### ACTION ITEM
Report back every line below that carries the word "center".

··· DATA SUPPLIED ···

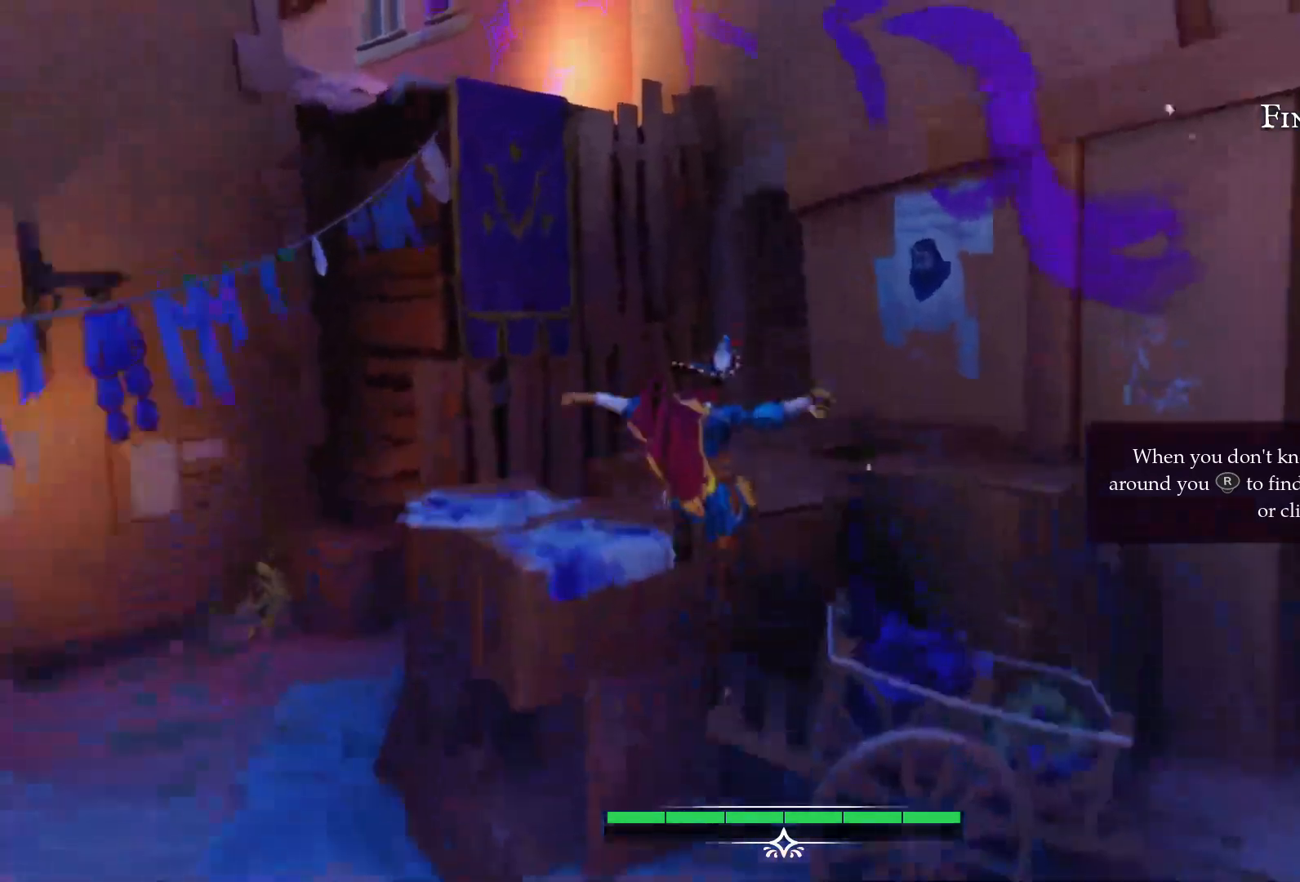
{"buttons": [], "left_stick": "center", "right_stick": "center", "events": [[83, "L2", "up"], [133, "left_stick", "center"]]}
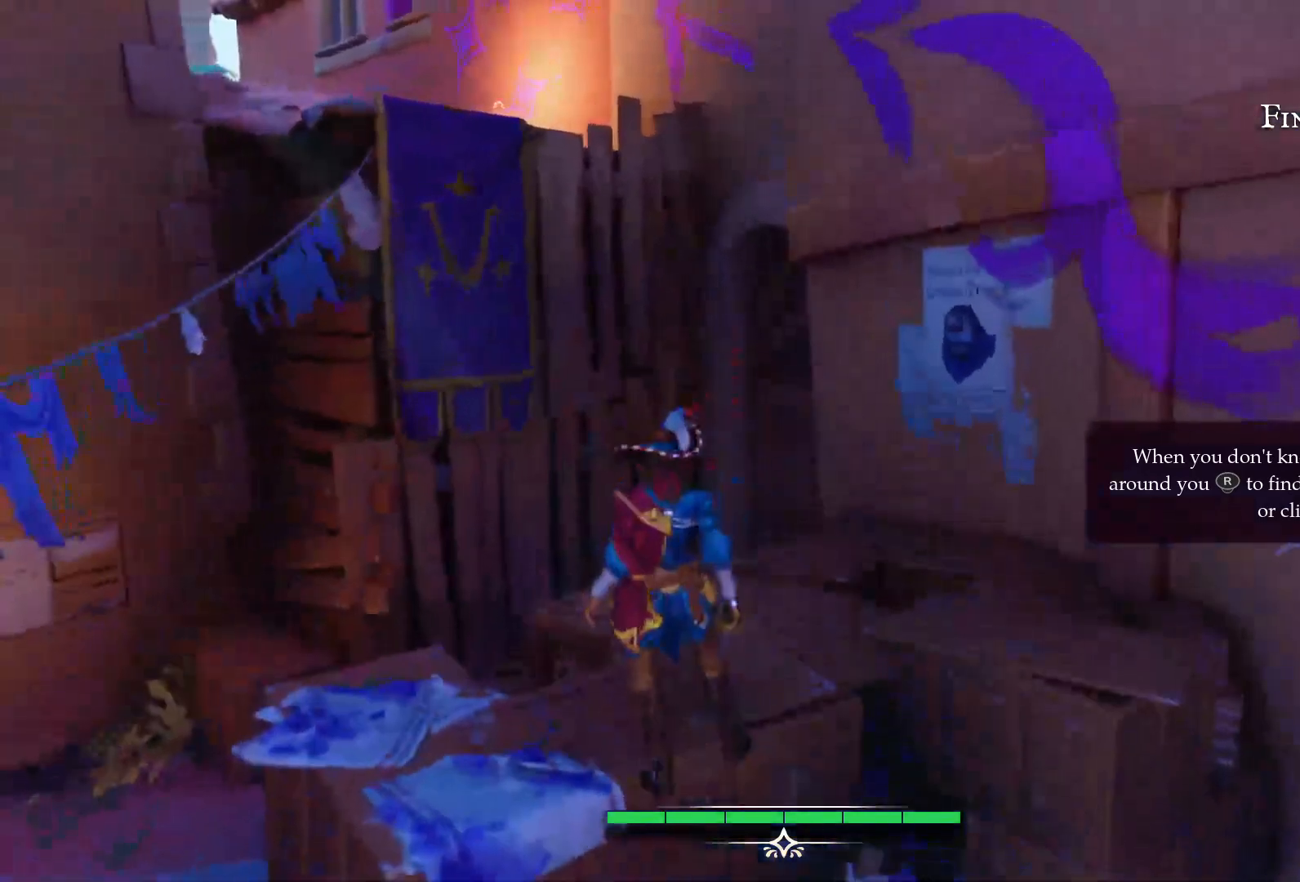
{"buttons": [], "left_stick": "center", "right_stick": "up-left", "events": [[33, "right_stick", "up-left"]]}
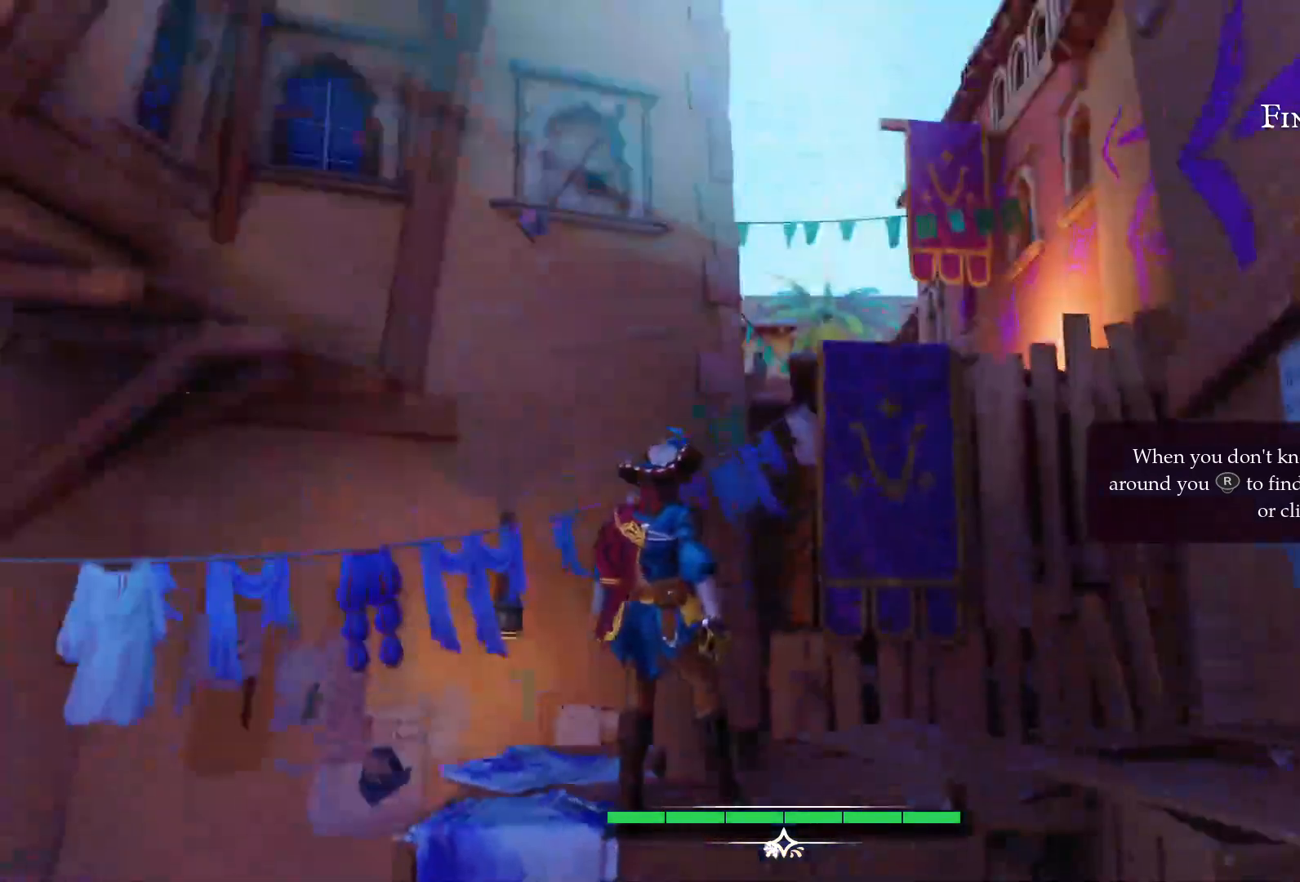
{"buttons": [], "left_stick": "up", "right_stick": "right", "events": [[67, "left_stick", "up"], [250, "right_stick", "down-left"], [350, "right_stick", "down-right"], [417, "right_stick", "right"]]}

···
··· DATA SUPPLIED ···

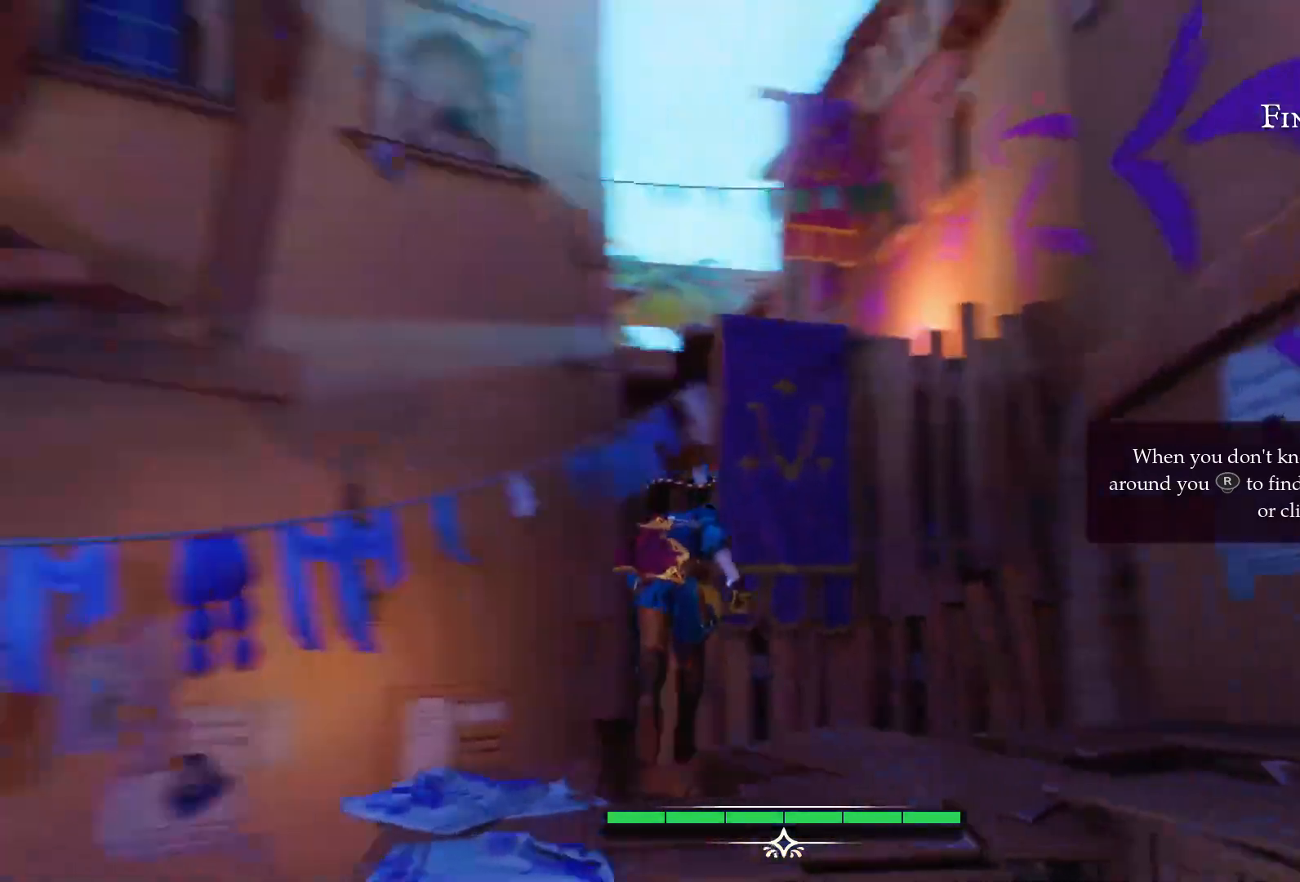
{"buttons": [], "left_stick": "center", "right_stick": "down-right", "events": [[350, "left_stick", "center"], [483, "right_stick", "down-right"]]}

···

### RESULT FOR THIS TASK
{"buttons": [], "left_stick": "center", "right_stick": "center", "events": [[83, "L2", "up"], [133, "left_stick", "center"]]}
{"buttons": [], "left_stick": "center", "right_stick": "up-left", "events": [[33, "right_stick", "up-left"]]}
{"buttons": [], "left_stick": "center", "right_stick": "down-right", "events": [[350, "left_stick", "center"], [483, "right_stick", "down-right"]]}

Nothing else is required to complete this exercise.